Shell released their Q2 earnings and production teaser on Friday and signalled lower production and prices are likely to lead to lower earnings in the second quarter.
Shell’s teaser is brief but provides an insight into their production forecasts and where they see earnings heading.
The main takeaways are maintenance across their upstream business will result in lower production while their gas and trading businesses are set for lower earnings.
Shell shares were 0.2% weaker at the time of writing.
“Shell has trailed its second quarter results and the good news is there may be a little less ammunition for advocates of harsher windfall taxes. The bad news is this is because its results are likely to be somewhat less impressive than they have been in recent quarters,” said Russ Mould, investment director at AJ Bell.

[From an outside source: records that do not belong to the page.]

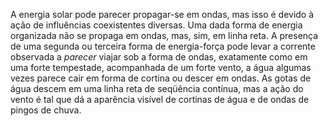 ﻿A energia solar pode parecer propagar-se em ondas, mas isso é devido à ação de influências coexistentes diversas. Uma dada forma de energia organizada não se propaga em ondas, mas, sim, em linha reta. A presença de uma segunda ou terceira forma de energia-força pode levar a corrente observada a *parecer* viajar sob a forma de ondas, exatamente como em uma forte tempestade, acompanhada de um forte vento, a água algumas vezes parece cair em forma de cortina ou descer em ondas. As gotas de água descem em uma linha reta de seqüência contínua, mas a ação do vento é tal que dá a aparência visível de cortinas de água e de ondas de pingos de chuva.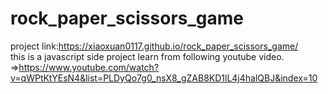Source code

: # rock_paper_scissors_game
project link:https://xiaoxuan0117.github.io/rock_paper_scissors_game/</br>
this is a javascript side project learn from following youtube video.</br>
=>https://www.youtube.com/watch?v=qWPtKtYEsN4&list=PLDyQo7g0_nsX8_gZAB8KD1lL4j4halQBJ&index=10
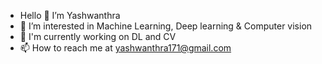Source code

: - Hello 👋 I’m Yashwanthra
- 👀 I’m interested in Machine Learning, Deep learning & Computer vision
- 🌱 I'm currently working on DL and CV
- 📫 How to reach me at yashwanthra171@gmail.com

<!---
yashwanthra171/yashwanthra171 is a ✨ special ✨ repository because its `README.md` (this file) appears on your GitHub profile.
You can click the Preview link to take a look at your changes.
--->
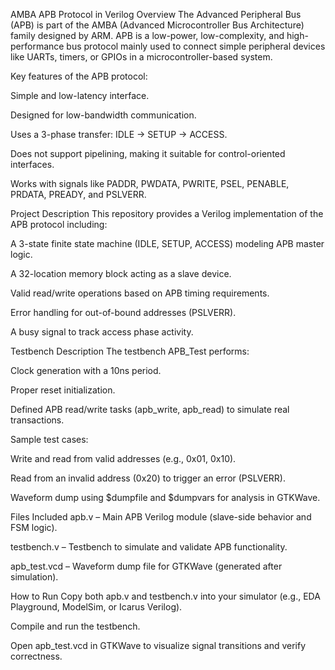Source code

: AMBA APB Protocol in Verilog
Overview
The Advanced Peripheral Bus (APB) is part of the AMBA (Advanced Microcontroller Bus Architecture) family designed by ARM. APB is a low-power, low-complexity, and high-performance bus protocol mainly used to connect simple peripheral devices like UARTs, timers, or GPIOs in a microcontroller-based system.

Key features of the APB protocol:

Simple and low-latency interface.

Designed for low-bandwidth communication.

Uses a 3-phase transfer: IDLE → SETUP → ACCESS.

Does not support pipelining, making it suitable for control-oriented interfaces.

Works with signals like PADDR, PWDATA, PWRITE, PSEL, PENABLE, PRDATA, PREADY, and PSLVERR.

Project Description
This repository provides a Verilog implementation of the APB protocol including:

A 3-state finite state machine (IDLE, SETUP, ACCESS) modeling APB master logic.

A 32-location memory block acting as a slave device.

Valid read/write operations based on APB timing requirements.

Error handling for out-of-bound addresses (PSLVERR).

A busy signal to track access phase activity.

Testbench Description
The testbench APB_Test performs:

Clock generation with a 10ns period.

Proper reset initialization.

Defined APB read/write tasks (apb_write, apb_read) to simulate real transactions.

Sample test cases:

Write and read from valid addresses (e.g., 0x01, 0x10).

Read from an invalid address (0x20) to trigger an error (PSLVERR).

Waveform dump using $dumpfile and $dumpvars for analysis in GTKWave.

Files Included
apb.v – Main APB Verilog module (slave-side behavior and FSM logic).

testbench.v – Testbench to simulate and validate APB functionality.

apb_test.vcd – Waveform dump file for GTKWave (generated after simulation).

How to Run
Copy both apb.v and testbench.v into your simulator (e.g., EDA Playground, ModelSim, or Icarus Verilog).

Compile and run the testbench.

Open apb_test.vcd in GTKWave to visualize signal transitions and verify correctness.


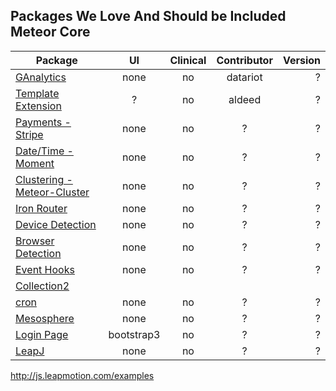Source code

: ## Packages We Love And Should be Included Meteor Core  

| Package       | UI | Clinical  | Contributor | Version  |
| ------------- |:----------------:| :----------------: |  :----------------: |---------------:|
| [GAnalytics](https://github.com/datariot/meteor-ganalytics) | none | no |  datariot | ? |
| [Template Extension](https://github.com/aldeed/meteor-template-extension)  | ? | no |  aldeed | ? |
| [Payments - Stripe](https://atmosphere.meteor.com/package/stripe) | none | no |  ? | ? |  
| [Date/Time - Moment](https://github.com/possibilities/meteor-moment)  | none | no |  ? | ? |  
| [Clustering - Meteor-Cluster](https://github.com/arunoda/meteor-cluster)  | none | no |  ? | ? |  
| [Iron Router](https://github.com/EventedMind/meteor-iron-router)  | none | no |  ? | ? |  
| [Device Detection](https://atmosphere.meteor.com/package/device-detection)  | none | no |  ? | ? |    
| [Browser Detection](https://atmosphere.meteor.com/package/browser-detection ) | none | no |  ? | ? |  
| [Event Hooks](https://atmosphere.meteor.com/package/event-hooks)  | none | no |  ? | ? |  
| [Collection2](https://atmosphere.meteor.com/package/collection2)  
| [cron](https://atmosphere.meteor.com/package/cron)  | none | no |  ? | ? |    
| [Mesosphere](https://atmosphere.meteor.com/package/Mesosphere)  | none | no |  ? | ? |  
| [Login Page](https://atmosphere.meteor.com/package/accounts-entry)  | bootstrap3 | no |  ? | ? |     
| [LeapJ](https://github.com/kevohagan/meteor-leapmotion) | none | no |  ? | ? |  



http://js.leapmotion.com/examples  
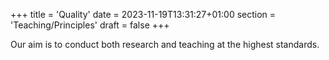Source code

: +++
title = 'Quality'
date = 2023-11-19T13:31:27+01:00
section = 'Teaching/Principles'
draft = false
+++

Our aim is to conduct both research and teaching at the highest standards.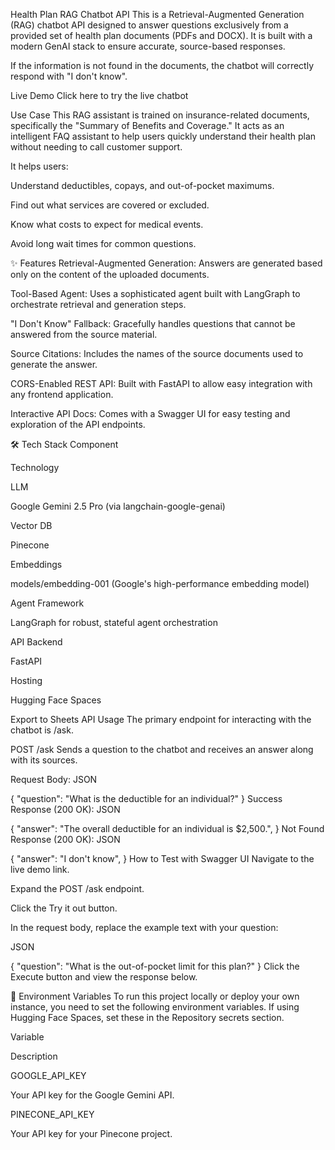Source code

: Health Plan RAG Chatbot API
This is a Retrieval-Augmented Generation (RAG) chatbot API designed to answer questions exclusively from a provided set of health plan documents (PDFs and DOCX). It is built with a modern GenAI stack to ensure accurate, source-based responses.

If the information is not found in the documents, the chatbot will correctly respond with "I don't know".

Live Demo
Click here to try the live chatbot

Use Case
This RAG assistant is trained on insurance-related documents, specifically the "Summary of Benefits and Coverage." It acts as an intelligent FAQ assistant to help users quickly understand their health plan without needing to call customer support.

It helps users:

Understand deductibles, copays, and out-of-pocket maximums.

Find out what services are covered or excluded.

Know what costs to expect for medical events.

Avoid long wait times for common questions.

✨ Features
 Retrieval-Augmented Generation: Answers are generated based only on the content of the uploaded documents.

 Tool-Based Agent: Uses a sophisticated agent built with LangGraph to orchestrate retrieval and generation steps.

 "I Don't Know" Fallback: Gracefully handles questions that cannot be answered from the source material.

 Source Citations: Includes the names of the source documents used to generate the answer.

 CORS-Enabled REST API: Built with FastAPI to allow easy integration with any frontend application.

 Interactive API Docs: Comes with a Swagger UI for easy testing and exploration of the API endpoints.

🛠️ Tech Stack
Component

Technology

LLM

Google Gemini 2.5 Pro (via langchain-google-genai)

Vector DB

Pinecone

Embeddings

models/embedding-001 (Google's high-performance embedding model)

Agent Framework

LangGraph for robust, stateful agent orchestration

API Backend

FastAPI

Hosting

 Hugging Face Spaces


Export to Sheets
API Usage
The primary endpoint for interacting with the chatbot is /ask.

POST /ask
Sends a question to the chatbot and receives an answer along with its sources.

Request Body:
JSON

{
  "question": "What is the deductible for an individual?"
}
Success Response (200 OK):
JSON

{
  "answer": "The overall deductible for an individual is $2,500.",
}
Not Found Response (200 OK):
JSON

{
  "answer": "I don't know",
}
 How to Test with Swagger UI
Navigate to the live demo link.

Expand the POST /ask endpoint.

Click the Try it out button.

In the request body, replace the example text with your question:

JSON

{
  "question": "What is the out-of-pocket limit for this plan?"
}
Click the Execute button and view the response below.

🔐 Environment Variables
To run this project locally or deploy your own instance, you need to set the following environment variables. If using Hugging Face Spaces, set these in the Repository secrets section.

Variable

Description

GOOGLE_API_KEY

Your API key for the Google Gemini API.

PINECONE_API_KEY

Your API key for your Pinecone project.
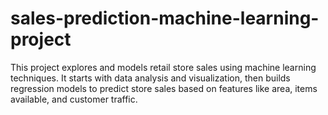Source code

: # sales-prediction-machine-learning-project

This project explores and models retail store sales using machine learning techniques. It starts with data analysis and visualization, then builds regression models to predict store sales based on features like area, items available, and customer traffic.
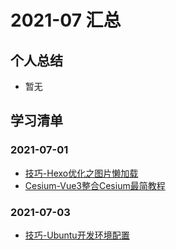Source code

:# 2021-07 汇总

## 个人总结
* 暂无

## 学习清单
### 2021-07-01
* [技巧-Hexo优化之图片懒加载](./2021-07-01/技巧-Hexo优化之图片懒加载.md)
* [Cesium-Vue3整合Cesium最简教程](./2021-07-01/Cesium-Vue3整合Cesium最简教程.md)

### 2021-07-03
* [技巧-Ubuntu开发环境配置](./2021-07-03/技巧-Ubuntu开发环境配置.md)
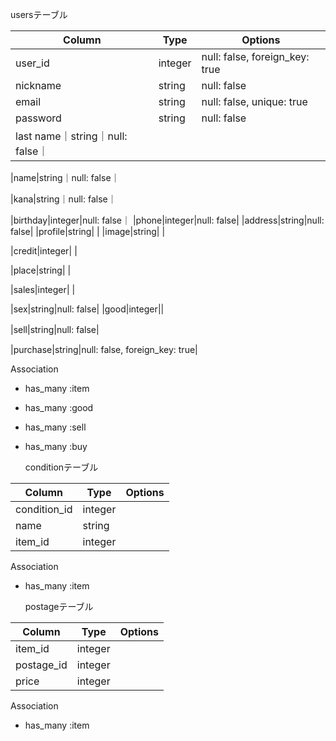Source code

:   usersテーブル

|Column|Type|Options|
|------|----|-------|
|user_id|integer|null: false, foreign_key: true|
|nickname|string|null: false|
|email|string|null: false, unique: true|
|password|string|null: false|
|last name｜string｜null: false｜
<!-- 苗字 -->
|name|string｜null: false｜
<!-- 下の名前 -->
|kana|string｜null: false｜
<!-- カタカナ -->
|birthday|integer|null: false｜
|phone|integer|null: false|
|address|string|null: false|
|profile|string| |
|image|string| |
<!-- 写真 -->
|credit|integer| |
<!-- クレジットカード -->
|place|string| |
<!-- 発送元 -->
|sales|integer| |
<!-- 売り上げ -->
|sex|string|null: false|
|good|integer||
<!-- いいね -->
|sell|string|null: false|　
<!-- 出品 -->
|purchase|string|null: false, foreign_key: true|
<!-- 購入者 -->

  Association
- has_many :item
- has_many :good
- has_many :sell
- has_many :buy

  conditionテーブル

|Column|Type|Options|
|------|----|-------|
|condition_id|integer| |
|name|string| |
|item_id|integer| |

  Association
- has_many :item

  postageテーブル

|Column|Type|Options|
|------|----|-------|
|item_id|integer| |
|postage_id|integer| |
|price|integer| |

  Association
- has_many :item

“How much the drop in earnings from its natural gas trading operation is a function of what Shell describes as ‘seasonality’ in the market, and how much it is just cyclical weakness linked to a softening economy is an open question. Investors appear to be sitting on their hands rather than coming down on one side or another judging by this morning’s share price reaction.
“The company also expects the numbers to be marred by field maintenance which will limit production. Even considering a record first quarter of the year Shell has fallen behind its US peers and there is a danger a weak showing could undermine it further.”
Shell will release their full Q2 results on 27th July.